*** Opening of Recorded information ***
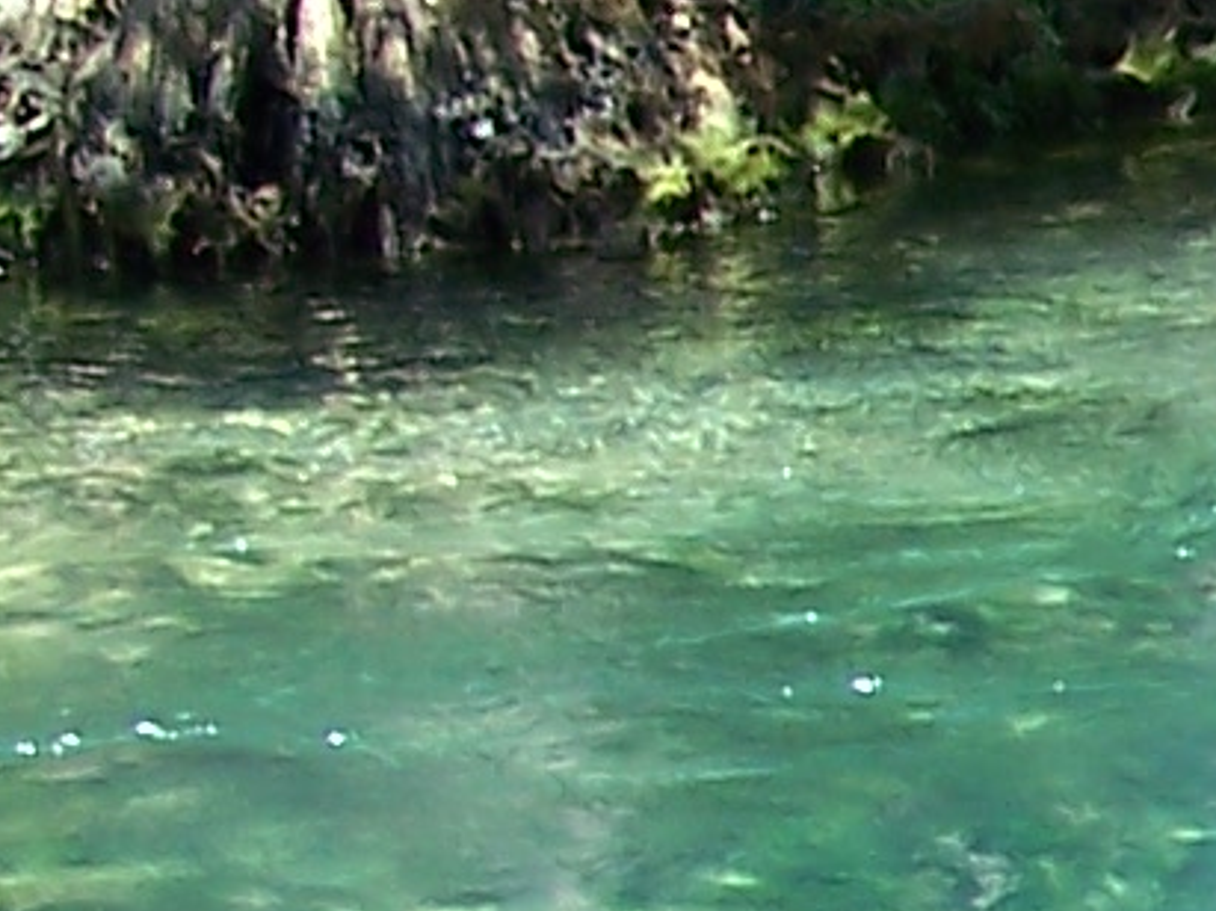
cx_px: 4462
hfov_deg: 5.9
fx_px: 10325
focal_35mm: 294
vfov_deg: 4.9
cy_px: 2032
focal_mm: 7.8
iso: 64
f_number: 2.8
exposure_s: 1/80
*** Close of Recorded information ***
*** Opening of Recorded information ***
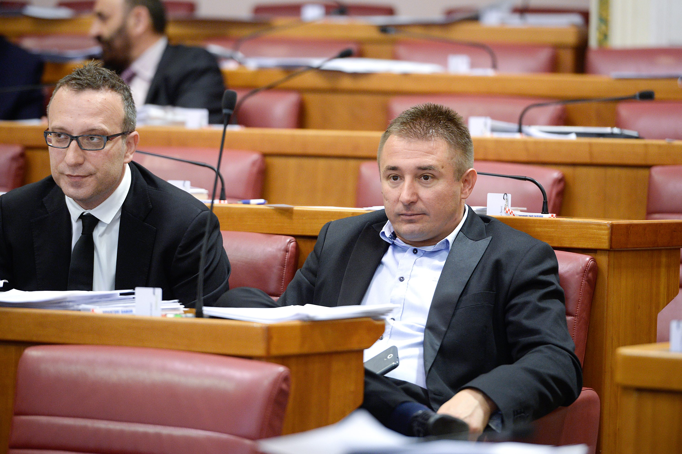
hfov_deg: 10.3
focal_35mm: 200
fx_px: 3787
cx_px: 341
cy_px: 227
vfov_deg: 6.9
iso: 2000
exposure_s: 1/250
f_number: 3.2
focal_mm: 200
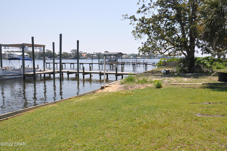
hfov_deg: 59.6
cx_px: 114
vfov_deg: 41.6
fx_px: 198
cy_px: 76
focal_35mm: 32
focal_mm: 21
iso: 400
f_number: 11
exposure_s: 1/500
*** Close of Recorded information ***
*What this task involves*.
A clean copy is needed of the lines in the listing above from the one with "exposure_s: 1/250" through the one with "exposure_s: 1/500", exact in every word and free of pictures.

*Task answer*.
exposure_s: 1/250
f_number: 3.2
focal_mm: 200
hfov_deg: 59.6
cx_px: 114
vfov_deg: 41.6
fx_px: 198
cy_px: 76
focal_35mm: 32
focal_mm: 21
iso: 400
f_number: 11
exposure_s: 1/500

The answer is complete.